Department of Medical Physics in Radiation Oncology, German Cancer Research Center-DKFZ, Im NeuenheimerFeld 280, D-69120 Heidelberg, Germany. Heidelberg Institute for Radiation Oncology-HIRO, Im Neuenheimer Feld 280, D-69120, Germany.
Phys Med Biol. 2017 Nov 10;62(23):8959-8982. doi: 10.1088/1361-6560/aa915d.
Particle therapy is especially prone to uncertainties. This issue is usually addressed with uncertainty quantification and minimization techniques based on scenario sampling. For proton therapy, however, it was recently shown that it is also possible to use closed-form computations based on analytical probabilistic modeling (APM) for this purpose. APM yields unique features compared to sampling-based approaches, motivating further research in this context. This paper demonstrates the application of APM for intensity-modulated carbon ion therapy to quantify the influence of setup and range uncertainties on the RBE-weighted dose. In particular, we derive analytical forms for the nonlinear computations of the expectation value and variance of the RBE-weighted dose by propagating linearly correlated Gaussian input uncertainties through a pencil beam dose calculation algorithm. Both exact and approximation formulas are presented for the expectation value and variance of the RBE-weighted dose and are subsequently studied in-depth for a one-dimensional carbon ion spread-out Bragg peak. With V and B being the number of voxels and pencil beams, respectively, the proposed approximations induce only a marginal loss of accuracy while lowering the computational complexity from order [Formula: see text] to [Formula: see text] for the expectation value and from [Formula: see text] to [Formula: see text] for the variance of the RBE-weighted dose. Moreover, we evaluated the approximated calculation of the expectation value and standard deviation of the RBE-weighted dose in combination with a probabilistic effect-based optimization on three patient cases considering carbon ions as radiation modality against sampled references. The resulting global γ-pass rates (2 mm,2%) are [Formula: see text]99.15% for the expectation value and [Formula: see text]94.95% for the standard deviation of the RBE-weighted dose, respectively. We applied the derived analytical model to carbon ion treatment planning, although the concept is in general applicable to other ion species considering a variable RBE.

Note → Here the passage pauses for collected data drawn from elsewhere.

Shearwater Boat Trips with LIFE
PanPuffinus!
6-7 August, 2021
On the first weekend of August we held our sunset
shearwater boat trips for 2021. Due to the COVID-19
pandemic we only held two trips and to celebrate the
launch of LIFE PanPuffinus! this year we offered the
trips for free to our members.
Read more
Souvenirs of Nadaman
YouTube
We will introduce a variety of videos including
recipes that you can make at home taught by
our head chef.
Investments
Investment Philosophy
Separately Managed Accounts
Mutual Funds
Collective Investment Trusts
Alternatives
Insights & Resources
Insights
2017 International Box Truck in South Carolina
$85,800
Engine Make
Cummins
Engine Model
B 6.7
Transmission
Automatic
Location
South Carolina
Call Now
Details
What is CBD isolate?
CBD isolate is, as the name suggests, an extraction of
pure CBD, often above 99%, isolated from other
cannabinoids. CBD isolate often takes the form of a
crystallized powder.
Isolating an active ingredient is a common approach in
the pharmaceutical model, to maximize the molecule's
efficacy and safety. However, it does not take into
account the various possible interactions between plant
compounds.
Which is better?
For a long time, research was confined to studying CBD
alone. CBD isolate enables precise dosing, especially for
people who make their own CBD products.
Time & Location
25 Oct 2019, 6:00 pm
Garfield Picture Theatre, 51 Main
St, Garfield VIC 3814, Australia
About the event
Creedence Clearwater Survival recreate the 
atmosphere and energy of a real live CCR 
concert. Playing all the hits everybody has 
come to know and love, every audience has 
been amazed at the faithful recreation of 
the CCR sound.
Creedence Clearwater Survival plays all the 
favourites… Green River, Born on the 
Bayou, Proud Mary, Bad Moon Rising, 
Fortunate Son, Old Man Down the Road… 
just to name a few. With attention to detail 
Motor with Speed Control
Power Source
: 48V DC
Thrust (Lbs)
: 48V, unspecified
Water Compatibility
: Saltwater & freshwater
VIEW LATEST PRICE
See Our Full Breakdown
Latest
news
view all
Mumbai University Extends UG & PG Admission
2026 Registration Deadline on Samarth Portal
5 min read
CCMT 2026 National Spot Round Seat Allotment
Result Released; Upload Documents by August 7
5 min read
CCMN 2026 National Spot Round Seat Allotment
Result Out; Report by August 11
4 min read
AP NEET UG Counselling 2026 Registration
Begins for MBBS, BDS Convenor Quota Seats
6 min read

粒子治疗特别容易出现不确定性。这个问题通常通过基于情景抽样的不确定性量化和最小化技术来解决。然而,对于质子治疗,最近有人表明,也可以使用基于分析概率建模(APM)的闭式计算来达到这个目的。APM 与基于采样的方法相比具有独特的特点,这激发了在这方面进行进一步的研究。本文展示了 APM 在强度调制碳离子治疗中的应用,以量化在设置和范围不确定性对 RBE 加权剂量的影响。特别是,我们通过将线性相关的高斯输入不确定性通过铅笔束剂量计算算法传播,推导出了 RBE 加权剂量的期望值和方差的非线性计算的解析形式。我们为 RBE 加权剂量的期望值和方差提出了精确和近似的公式,并随后对一维碳离子扩展布拉格峰进行了深入研究。其中 V 和 B 分别是体素和铅笔束的数量,所提出的近似方法仅导致略微的精度损失,同时将计算复杂度从期望值的 [Formula: see text] 降低到 [Formula: see text],方差的 [Formula: see text] 降低到 [Formula: see text]。此外,我们评估了在考虑碳离子作为辐射模式的三个患者病例中,结合基于概率的效应优化,对 RBE 加权剂量的期望值和标准偏差的近似计算,并与采样参考进行了比较。结果的全局γ通过率(2 mm,2%)分别为 RBE 加权剂量的期望值为 [Formula: see text]99.15%和标准偏差为 [Formula: see text]94.95%。我们将推导的分析模型应用于碳离子治疗计划,尽管该概念通常适用于考虑可变 RBE 的其他离子种类。